Early this morning, as news broke about Donald Trump’s Covid diagnosis, Democratic nominee Joe Biden sent precisely the tweet you’d expect Joe Biden to send.
Jill and I send our thoughts to President Trump and First Lady Melania Trump for a swift recovery. We will continue to pray for the health and safety of the president and his family.
— Joe Biden (@JoeBiden) October 2, 2020
Biden, whose campaign is premised on the reestablishment of normie behaviors, probably had to send thoughts and prayers towards the stricken chief executive. It’s a norm that at times of crisis, Americans put aside political differences. And it’s basic human decency to not kick a guy when he’s down. As the candidate of norms and decency, he had no choice. It’s good politics.
The rest of us, though, do have a choice about how to react. And that choice should involve a healthy dose of outrage.
Allowing himself to come down with Covid was an act of recklessness on Trump’s part that endangered vast numbers of people: Trump’s supporters, his aides, the legions of people who protect and transport and feed and cover him, even Biden himself, who was standing on the same stage as Trump shouted like a madman on Tuesday night. Trump may be able to get NIH on the phone, but it’s very likely that someone he’s been in close proximity to isn’t so lucky. Maybe that person is a midlevel staffer in a White House whose workplace culture treated mask-wearers as sissies. Or maybe it was just someone who had to clean up after those staffers.

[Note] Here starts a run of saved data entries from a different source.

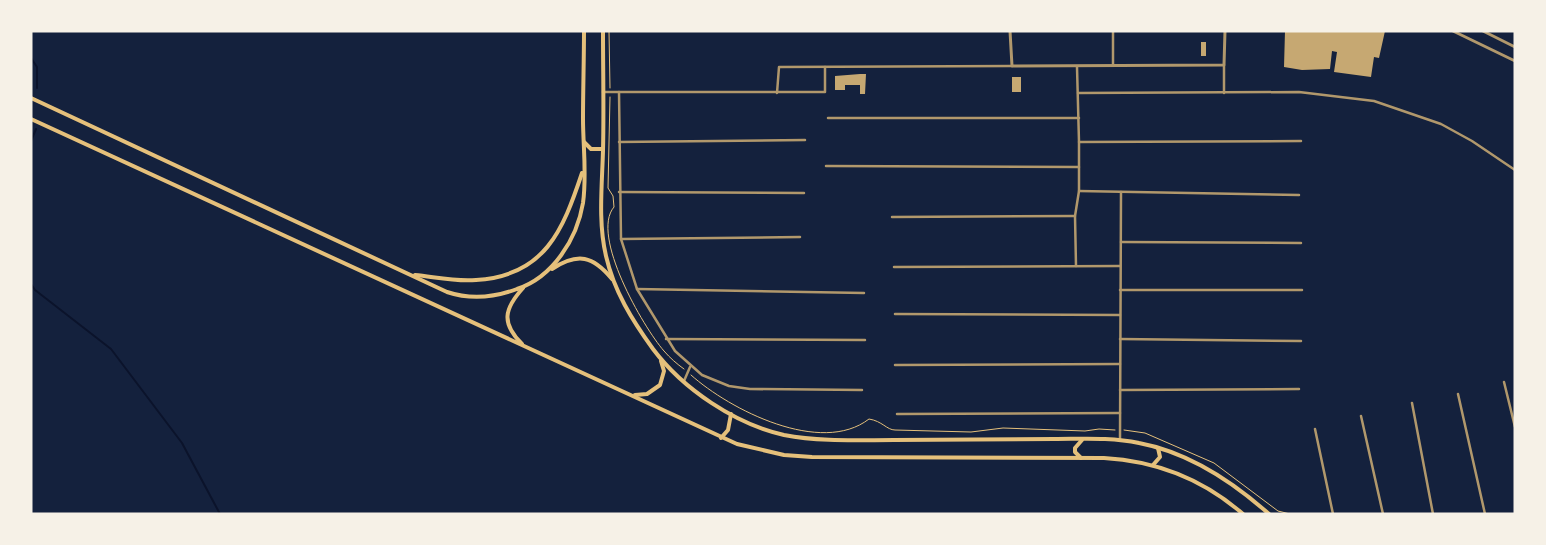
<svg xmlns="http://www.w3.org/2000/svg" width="1546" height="545" viewBox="0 0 1546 545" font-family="Commissioner,sans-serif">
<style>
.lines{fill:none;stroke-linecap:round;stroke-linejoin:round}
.stream{stroke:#0b132b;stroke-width:2}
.building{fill:#c6a872}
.path{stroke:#e5c07b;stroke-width:1}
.minor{stroke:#b1986c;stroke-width:2.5}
.tertiary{stroke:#b1986c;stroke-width:3}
.secondary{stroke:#e5c07b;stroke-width:4}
</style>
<rect width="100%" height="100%" fill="#14213d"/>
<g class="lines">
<!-- stream -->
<g class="stream">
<polyline points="31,58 37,67 37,88"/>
<polyline points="31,141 36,129"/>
<polyline points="31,284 35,290 111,349 182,443 220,514"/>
</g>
</g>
<!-- building -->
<g class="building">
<polygon points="1285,31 1385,31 1379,58 1374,57 1371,77 1334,72 1337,52 1332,51 1330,69 1302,70 1284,67"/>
<rect x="1201" y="42" width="5" height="14"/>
<polygon points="860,74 866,74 865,94 860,94 860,85 845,85 845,90 835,90 835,76"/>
<rect x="1012" y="77" width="9" height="15"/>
</g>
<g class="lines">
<!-- path -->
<g class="path">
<polyline points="609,31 610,88"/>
<path d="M610,97L608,188L613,196L614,207C590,235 643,327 664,351C670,358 677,364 684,369"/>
<path d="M691,375C730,410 821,456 869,419C882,421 887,430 895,430L971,432L1003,428L1085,431L1099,429L1115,430"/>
<polyline points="1124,430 1145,433 1214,463 1278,511 1290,514"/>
</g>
<!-- minor -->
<g class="minor">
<polyline points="1113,65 1113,31"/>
<polyline points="603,92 825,92 825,67"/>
<polyline points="619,92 621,239 637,289 675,351 702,375 729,386 750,389 862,390"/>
<polyline points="777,93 779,67 1012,66"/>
<polyline points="1078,93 1299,92 1374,101 1441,124 1472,141 1515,170"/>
<polyline points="1224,93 1224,65"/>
<polyline points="828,118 1079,118"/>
<polyline points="619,142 805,140"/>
<polyline points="1079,142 1301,141"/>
<polyline points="826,166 1079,167"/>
<polyline points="1079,191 1299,195"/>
<polyline points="619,192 804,193"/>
<polyline points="892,217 1075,216"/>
<polyline points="621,239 800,237"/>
<polyline points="1121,242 1301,243"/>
<polyline points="1076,266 1075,216 1079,191 1079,142 1077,67"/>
<polyline points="894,267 1120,266"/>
<polyline points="637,289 864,293"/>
<polyline points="1120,290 1302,290"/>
<polyline points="895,314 1120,315"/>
<polyline points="666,339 865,340"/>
<polyline points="1120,339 1301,341"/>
<polyline points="895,365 1120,364"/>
<polyline points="684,381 690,367"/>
<polyline points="1504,382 1515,427"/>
<polyline points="1120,390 1299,389"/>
<polyline points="1458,394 1485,514"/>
<polyline points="1412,403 1433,514"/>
<polyline points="897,414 1120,413"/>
<polyline points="1361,416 1383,514"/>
<polyline points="1315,429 1333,514"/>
<polyline points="1120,440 1121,192"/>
</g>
<!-- tertiary -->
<g class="tertiary">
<polyline points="1010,31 1012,66 1224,65 1225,31"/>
<polyline points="1453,31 1515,61"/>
<polyline points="1483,31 1515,47"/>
</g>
<!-- secondary -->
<g class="secondary">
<path d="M603,31C603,71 604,111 603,151C602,186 598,222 606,256C614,291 632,320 653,349C683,389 735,424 784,435C820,442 858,440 894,440C947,440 1001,439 1054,439C1082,439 1111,437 1139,443C1187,452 1233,482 1269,514"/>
<path d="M31,98L447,292C471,300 493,298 517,289C553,277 577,239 583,203C587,175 583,146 583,119C583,90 584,60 584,31"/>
<path d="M31,119L737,444L784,455L812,457L1104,458C1156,461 1204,480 1243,514"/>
<polyline points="584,142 591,149 603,149"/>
<path d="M552,269C578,252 593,256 612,279"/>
<path d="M415,275C435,277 456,282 476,280C545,276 563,230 582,173"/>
<path d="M522,344C501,323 504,309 523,288"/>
<polyline points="635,395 647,394 660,385 664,371 661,361"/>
<polyline points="721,438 728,430 731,414"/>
<polyline points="1081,458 1075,452 1075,448 1082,440"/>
<polyline points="1153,465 1160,457 1158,448"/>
</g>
</g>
<!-- border -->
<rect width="1546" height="545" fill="none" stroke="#f6f1e7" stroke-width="65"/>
</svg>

At any rate, there’s a not-zero chance that the most protected person in the world may wind up having personally caused the death of someone else.
This appalling sequence only caps a year of recklessness: recklessness that may not have involved personally exposing specific people but did involve embracing policies that likely abetted the virus—and modeling behaviors that surely did so. Trump’s downplaying of the pandemic, his gibberish statements about Covid’s miraculous disappearance, his embrace of various nutty cures, his scheduling of vast rallies thick with folks who’d bought into his disdain for social distancing, his mockery of masks: These are not sordid matters of politics that etiquette demands we put aside in the Trump family’s hour of need. They are what got us to where we are.
Delicatesse has hamstrung so many people who ought to have been protecting our country these past few years. Robert Mueller tied himself in knots lest he appear hostile by allowing new evidence to change his investigation. In fact, it’s important—even necessary—to think about the politics of what happens now. Will Trump have a light case, rebound, and use the experience to further downplay the disease? Will he garner sympathy and ride that to a polling comeback? Or will he be incapacitated by the disease, with all the line-of-succession issues that result? Will someone infected by Trump indeed die? (If he stood in the middle of Fifth Avenue and infected someone with Covid, would he lose voters?)
If Biden wants to express best wishes for a person who may have put him and his wife in danger, that’s probably good politics. But, behind the scenes, if Team Biden is not looking for every advantage in these various scenarios, they’re derelicting their duty. And if we regular citizens are letting our own there-but-for-the-grace-of-God empathy interrupt our fury, we’re missing the big picture.